◆ **TASK 1**:
Answer these questions using the Missouri State League article.
(a) At what classification level did the league play?
(b) On what date did the league fold?
(c) Which team holds the most titles?
◆ **TASK 2**: In the Missouri State League article, rewrite the passage starting at "The Missouri State League was" and ending at "during the 1911 season.", replacing each "1911 season" with "1911 campaign".

◆ **QUOTED PASSAGE**:
%%

Missouri State League
- Classification: Class D (1911)
- Sport: Minor League Baseball
- First season: 1911
- Folded: June 4, 1911
- Director: W.G. Lynch (1911) James Lay (1911)
- No. of teams: 5
- Country: United States of America
- Most titles: 1 Brookfield Cubs (1911)
- Related competitions: Missouri-Iowa-Nebraska-Kansas League

= Missouri State League =

The Missouri State League was a short–lived Class D level baseball minor league that played in the 1911 season. The league began play with five teams, all based in Missouri. The Missouri State League folded during the 1911 season.

%%

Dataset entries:
%%

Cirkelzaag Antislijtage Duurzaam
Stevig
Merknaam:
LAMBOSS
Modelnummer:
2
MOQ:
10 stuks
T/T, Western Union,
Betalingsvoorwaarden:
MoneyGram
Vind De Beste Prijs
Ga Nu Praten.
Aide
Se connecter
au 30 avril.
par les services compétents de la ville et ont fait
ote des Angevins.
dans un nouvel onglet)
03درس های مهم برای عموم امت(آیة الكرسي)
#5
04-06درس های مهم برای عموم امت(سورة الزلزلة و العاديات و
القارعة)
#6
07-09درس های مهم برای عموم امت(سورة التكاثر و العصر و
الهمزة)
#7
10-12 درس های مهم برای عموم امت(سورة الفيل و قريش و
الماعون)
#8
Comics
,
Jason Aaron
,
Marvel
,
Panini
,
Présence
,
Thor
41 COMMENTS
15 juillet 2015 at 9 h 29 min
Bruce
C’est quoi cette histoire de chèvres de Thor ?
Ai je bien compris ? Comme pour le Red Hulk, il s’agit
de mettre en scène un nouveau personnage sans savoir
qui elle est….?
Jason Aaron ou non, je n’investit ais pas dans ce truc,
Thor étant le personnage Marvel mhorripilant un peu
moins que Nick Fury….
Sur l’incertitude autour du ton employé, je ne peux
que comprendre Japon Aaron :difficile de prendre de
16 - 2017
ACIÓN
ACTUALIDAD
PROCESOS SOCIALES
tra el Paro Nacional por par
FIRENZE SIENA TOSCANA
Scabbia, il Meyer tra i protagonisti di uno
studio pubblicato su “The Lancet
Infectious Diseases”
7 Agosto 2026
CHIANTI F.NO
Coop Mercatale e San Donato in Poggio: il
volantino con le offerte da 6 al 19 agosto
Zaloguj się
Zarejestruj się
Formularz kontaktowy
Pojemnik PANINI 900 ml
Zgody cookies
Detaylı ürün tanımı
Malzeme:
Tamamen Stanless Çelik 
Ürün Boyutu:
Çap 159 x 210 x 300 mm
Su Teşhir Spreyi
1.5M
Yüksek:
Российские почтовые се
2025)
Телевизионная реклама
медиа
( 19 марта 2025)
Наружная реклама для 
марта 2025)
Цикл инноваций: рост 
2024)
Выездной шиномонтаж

%%
%%

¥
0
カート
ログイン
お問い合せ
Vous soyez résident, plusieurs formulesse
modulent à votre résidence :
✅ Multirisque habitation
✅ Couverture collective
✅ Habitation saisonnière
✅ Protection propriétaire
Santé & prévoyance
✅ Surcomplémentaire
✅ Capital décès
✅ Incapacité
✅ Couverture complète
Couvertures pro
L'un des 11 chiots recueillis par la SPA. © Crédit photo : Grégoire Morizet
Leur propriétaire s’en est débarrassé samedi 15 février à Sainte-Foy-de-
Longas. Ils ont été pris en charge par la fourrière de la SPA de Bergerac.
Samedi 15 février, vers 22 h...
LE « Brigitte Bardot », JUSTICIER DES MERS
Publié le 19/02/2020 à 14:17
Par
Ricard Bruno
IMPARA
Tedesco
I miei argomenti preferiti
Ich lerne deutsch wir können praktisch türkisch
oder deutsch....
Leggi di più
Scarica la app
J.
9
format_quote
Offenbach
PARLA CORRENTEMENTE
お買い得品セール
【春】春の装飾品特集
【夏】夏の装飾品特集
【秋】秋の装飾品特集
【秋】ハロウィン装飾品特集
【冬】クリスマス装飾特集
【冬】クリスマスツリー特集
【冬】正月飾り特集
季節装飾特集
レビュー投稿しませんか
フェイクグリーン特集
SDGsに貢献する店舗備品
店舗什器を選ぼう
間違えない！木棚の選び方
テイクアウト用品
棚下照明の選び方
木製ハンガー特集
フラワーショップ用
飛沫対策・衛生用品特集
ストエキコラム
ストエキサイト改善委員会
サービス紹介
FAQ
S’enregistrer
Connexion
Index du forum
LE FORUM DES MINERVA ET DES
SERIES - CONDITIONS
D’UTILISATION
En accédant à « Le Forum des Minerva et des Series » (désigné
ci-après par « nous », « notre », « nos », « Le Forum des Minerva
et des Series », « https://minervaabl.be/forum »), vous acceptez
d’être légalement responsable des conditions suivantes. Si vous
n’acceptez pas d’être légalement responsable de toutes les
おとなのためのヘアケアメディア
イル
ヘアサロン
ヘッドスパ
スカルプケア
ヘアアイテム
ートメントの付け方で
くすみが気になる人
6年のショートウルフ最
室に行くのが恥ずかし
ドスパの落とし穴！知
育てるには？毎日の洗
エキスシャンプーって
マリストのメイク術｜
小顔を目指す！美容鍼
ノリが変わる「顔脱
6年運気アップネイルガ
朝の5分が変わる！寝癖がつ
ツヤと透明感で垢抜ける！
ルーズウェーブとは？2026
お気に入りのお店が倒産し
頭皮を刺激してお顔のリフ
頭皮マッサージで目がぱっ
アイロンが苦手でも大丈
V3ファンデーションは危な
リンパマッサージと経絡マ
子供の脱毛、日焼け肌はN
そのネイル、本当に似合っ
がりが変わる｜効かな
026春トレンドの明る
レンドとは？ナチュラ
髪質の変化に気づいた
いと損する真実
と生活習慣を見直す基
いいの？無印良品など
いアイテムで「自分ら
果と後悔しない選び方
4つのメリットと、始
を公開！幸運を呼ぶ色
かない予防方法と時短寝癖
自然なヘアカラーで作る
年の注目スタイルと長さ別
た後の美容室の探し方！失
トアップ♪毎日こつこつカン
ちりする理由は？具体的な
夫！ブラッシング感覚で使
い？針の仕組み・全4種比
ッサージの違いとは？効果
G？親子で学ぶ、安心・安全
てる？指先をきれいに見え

%%
%%

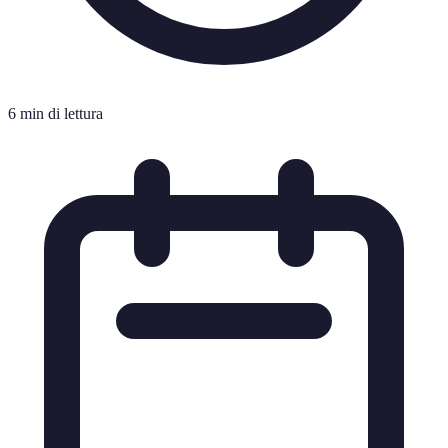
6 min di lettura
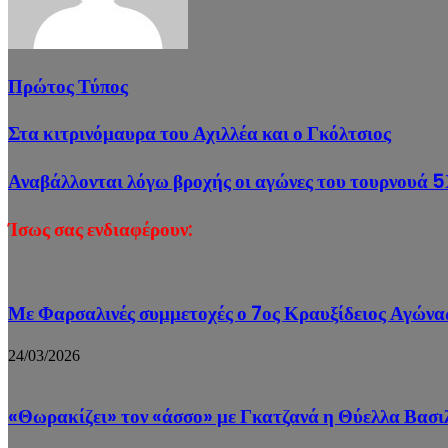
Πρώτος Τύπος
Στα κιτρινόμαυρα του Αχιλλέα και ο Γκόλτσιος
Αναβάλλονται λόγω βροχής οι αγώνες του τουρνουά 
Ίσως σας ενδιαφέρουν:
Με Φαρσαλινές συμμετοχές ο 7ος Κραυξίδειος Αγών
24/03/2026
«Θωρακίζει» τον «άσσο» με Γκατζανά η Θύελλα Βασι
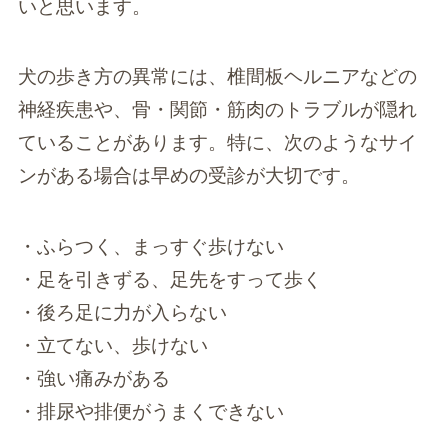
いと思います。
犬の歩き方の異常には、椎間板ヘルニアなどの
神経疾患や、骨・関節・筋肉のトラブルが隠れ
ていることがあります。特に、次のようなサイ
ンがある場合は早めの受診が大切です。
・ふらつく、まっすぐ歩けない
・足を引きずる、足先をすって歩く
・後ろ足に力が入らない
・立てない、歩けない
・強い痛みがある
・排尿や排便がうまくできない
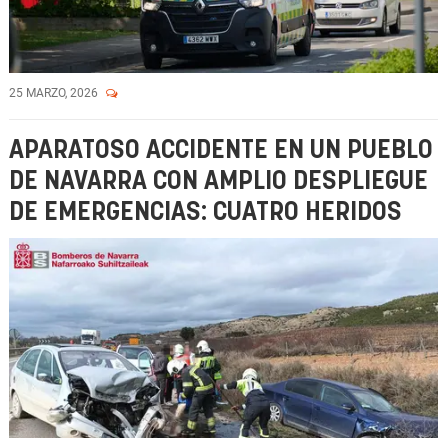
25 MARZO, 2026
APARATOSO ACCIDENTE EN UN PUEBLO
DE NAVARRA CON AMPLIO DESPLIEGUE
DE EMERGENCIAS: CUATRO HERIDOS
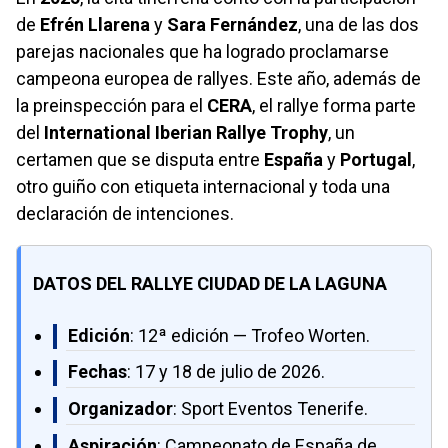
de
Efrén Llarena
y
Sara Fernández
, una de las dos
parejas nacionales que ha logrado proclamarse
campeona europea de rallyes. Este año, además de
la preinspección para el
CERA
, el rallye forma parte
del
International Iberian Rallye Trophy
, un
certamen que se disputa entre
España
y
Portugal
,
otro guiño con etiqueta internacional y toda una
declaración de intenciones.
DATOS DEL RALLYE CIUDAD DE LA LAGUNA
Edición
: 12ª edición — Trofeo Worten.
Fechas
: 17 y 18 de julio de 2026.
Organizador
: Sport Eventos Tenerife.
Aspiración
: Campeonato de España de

%%

◆ **FINAL ANSWER 1**:
(a) Class D
(b) June 4, 1911
(c) The Brookfield Cubs

◆ **FINAL ANSWER 2**:
The Missouri State League was a short–lived Class D level baseball minor league that played in the 1911 campaign. The league began play with five teams, all based in Missouri. The Missouri State League folded during the 1911 campaign.